**Selected extract**

Reproduces in triage (repro run on same machine).
Reproduces in re-triage (repro run on different machine).
VMswap results indicate the cause is in the JVM.
Comments
Agree.
26-01-2018

[~kvn] it's only necessary on SPARC and only works with the patch. But yes, we might want to re-evaluate the default settings for the flags for JDK 11. Also, the default value for LoopStripMiningIterShortLoop is not set to the correct value by default (see JDK-8196294). To summarize, I think we've agreed on that these regressions are edge cases and are expected with Loop Strip Mining. The benefits overweight the performance impact and Loop Strip Mining can always be turned off. I'll close this as "Won't Fix".
26-01-2018

[~roland] You said with LoopStripMiningIterShortLoop=200 the regression is gone. Is it with your patch? Or only changing LoopStripMiningIterShortLoop value without patch? Should we just increase LoopStripMiningIterShortLoop?: // blind guess - LoopStripMiningIterShortLoop = LoopStripMiningIter / 10; + LoopStripMiningIterShortLoop = LoopStripMiningIter / 5;
26-01-2018

Thank you, Roland, for analyzing the problem and confirming that it is overhead of strip mining code (additional external loop with safepoint) and not a bug which prevents some other optimizations. As I said in previous comments we can accept small regression in some cases. For G1 GC small safepoint pauses is more important. And user can switch off strip mining if he wants. Note, this issue is present only when number of loop iterations is small and not known statically (passed as argument, for example).
26-01-2018

{quote} If we decide to not use strip mining based on profiling, a loop that changes behavior once compilation has happened could run for too long without a safepoint so I would rather not do it. {quote} Another approach would be to insert a deopt and recompile if behavior changes and loop iteration count grows over some limit.
25-01-2018

I agree with Roland's analysis. I've performed benchmark runs that show that with the experimental patch the SPECjbb2005 regression on SPARC [1] and the microbenchmark regressions on x86_64 [2] are gone. I.e. the regressions are due to the problem that Roland described above. I'm fine with closing the bug. [~kvn], what do you think?

**What to do**
[A] Rewrite the passage of the loop strip mining thread starting with "Thank you, Roland, for" and going on through "argument, for example).", replacing "G1 GC" with "the G1 garbage collector".
[B] Do these statements agree with the loop strip mining thread? Answer yes or no for each, quoting the words that decide it.
(i) The issue appears only when the number of loop iterations is small and not known statically.
(ii) The default value for LoopStripMiningIterShortLoop is set correctly by default.
(iii) With the experimental patch, the SPECjbb2005 regression on SPARC is still present.
The listing has no connection to the loop strip mining thread.

**Extracted material**

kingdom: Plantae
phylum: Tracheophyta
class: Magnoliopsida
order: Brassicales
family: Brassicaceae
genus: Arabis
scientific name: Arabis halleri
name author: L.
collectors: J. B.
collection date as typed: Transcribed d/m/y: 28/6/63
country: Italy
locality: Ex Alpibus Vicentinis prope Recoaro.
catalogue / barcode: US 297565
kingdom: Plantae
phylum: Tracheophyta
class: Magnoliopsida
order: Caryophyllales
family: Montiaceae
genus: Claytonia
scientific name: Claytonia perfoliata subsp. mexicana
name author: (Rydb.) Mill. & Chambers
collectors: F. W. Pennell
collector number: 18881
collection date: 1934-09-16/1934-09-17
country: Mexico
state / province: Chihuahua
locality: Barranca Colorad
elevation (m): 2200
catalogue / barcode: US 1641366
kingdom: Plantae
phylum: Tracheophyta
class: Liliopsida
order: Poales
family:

**Answers for this exercise**
[A]
Thank you, Roland, for analyzing the problem and confirming that it is overhead of strip mining code (additional external loop with safepoint) and not a bug which prevents some other optimizations. As I said in previous comments we can accept small regression in some cases. For the G1 garbage collector small safepoint pauses is more important. And user can switch off strip mining if he wants. Note, this issue is present only when number of loop iterations is small and not known statically (passed as argument, for example).

[B]
(i) Yes: "this issue is present only when number of loop iterations is small and not known statically"
(ii) No: "the default value for LoopStripMiningIterShortLoop is not set to the correct value by default"
(iii) No: "with the experimental patch the SPECjbb2005 regression on SPARC [1] and the microbenchmark regressions on x86_64 [2] are gone"